**WORK REQUEST:**
Give back every line of all the entries below unchanged, leaving the pictures out of your answer.

Short-answer tasks on charts:

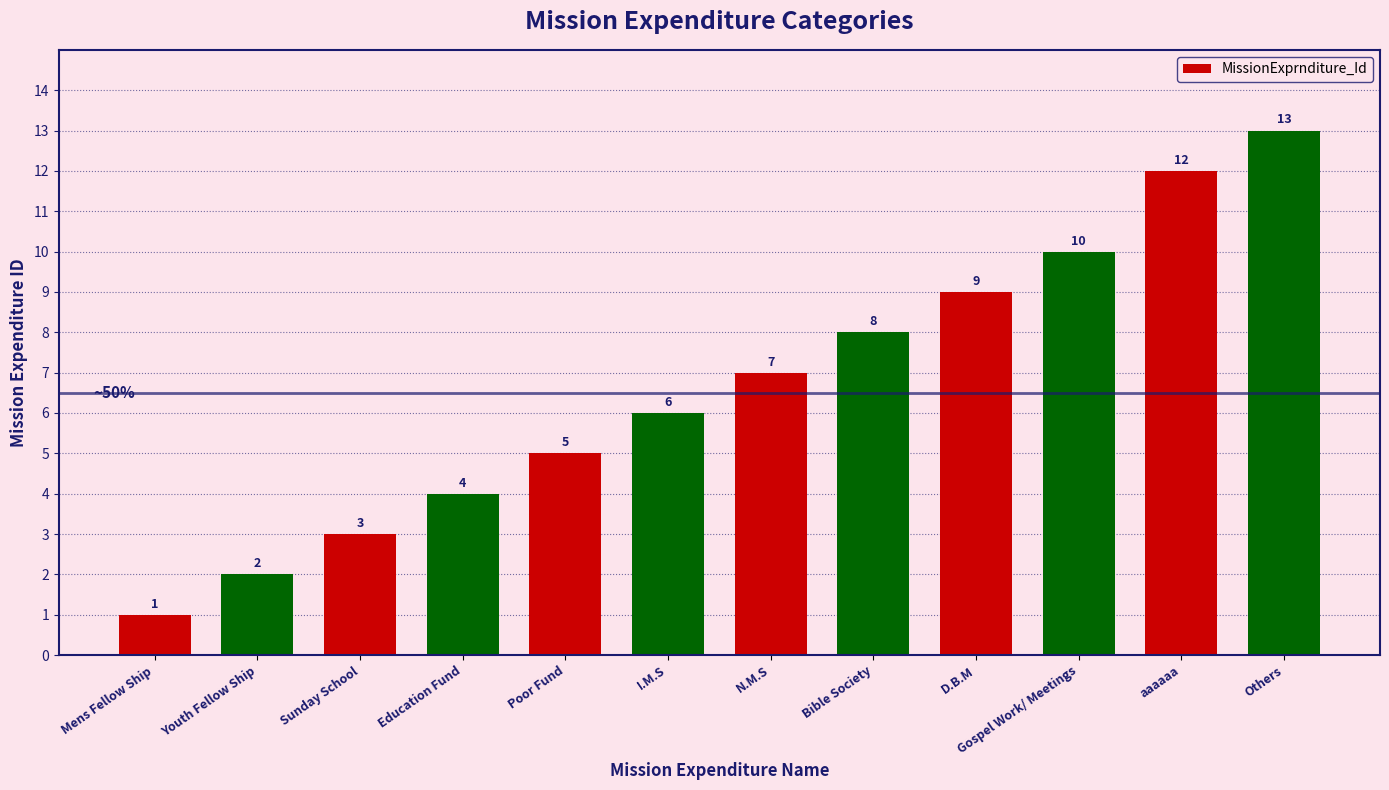

Reading left to right, transcribe all the data shown in this chart.

1	2	3	4	5	6	7	8	9	10	12	13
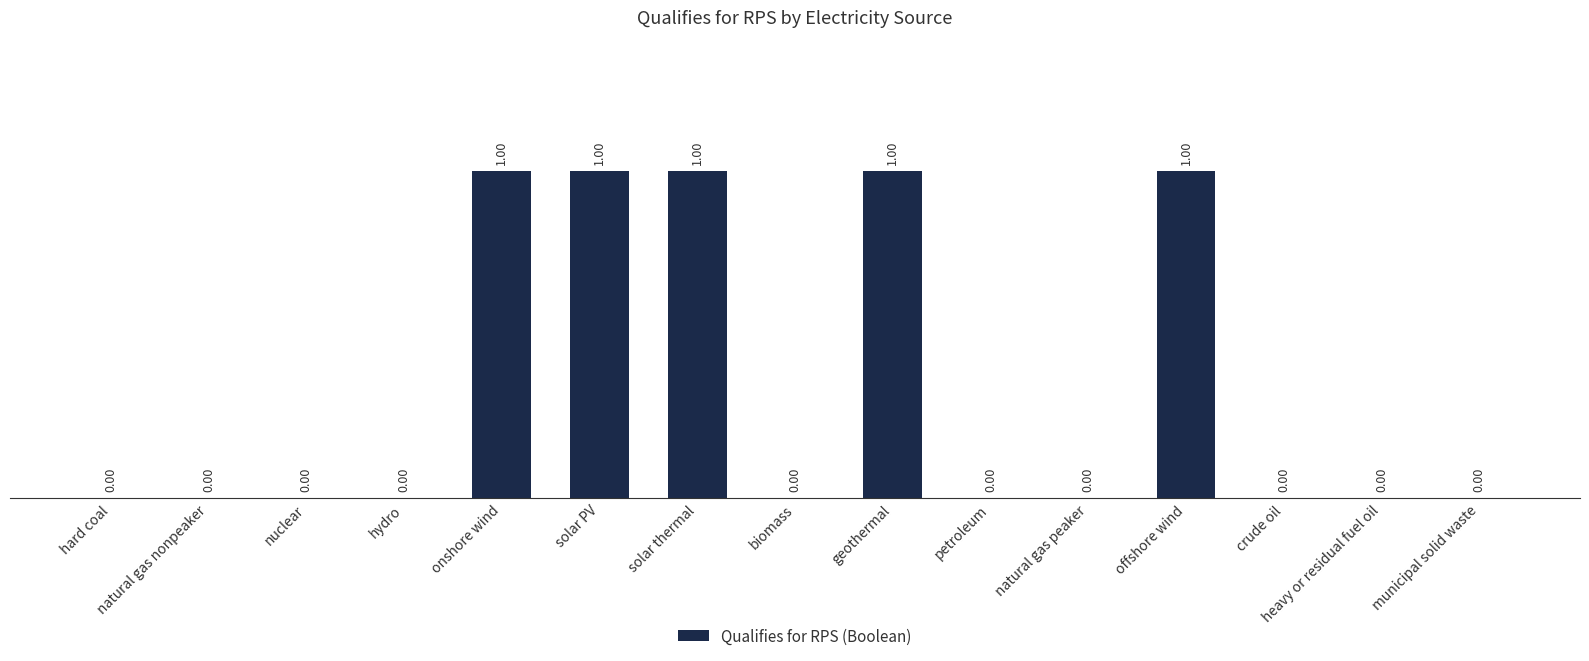

What is the change in value from hydro to geothermal?

+1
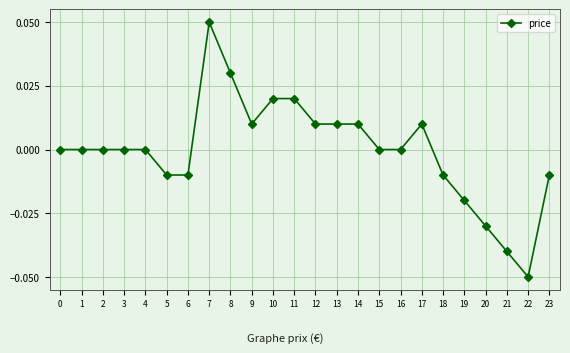

How many categories are shown in the chart?

24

**EXERCISE ANSWER:**
Reading left to right, transcribe all the data shown in this chart.

1	2	3	4	5	6	7	8	9	10	12	13

What is the change in value from hydro to geothermal?

+1

How many categories are shown in the chart?

24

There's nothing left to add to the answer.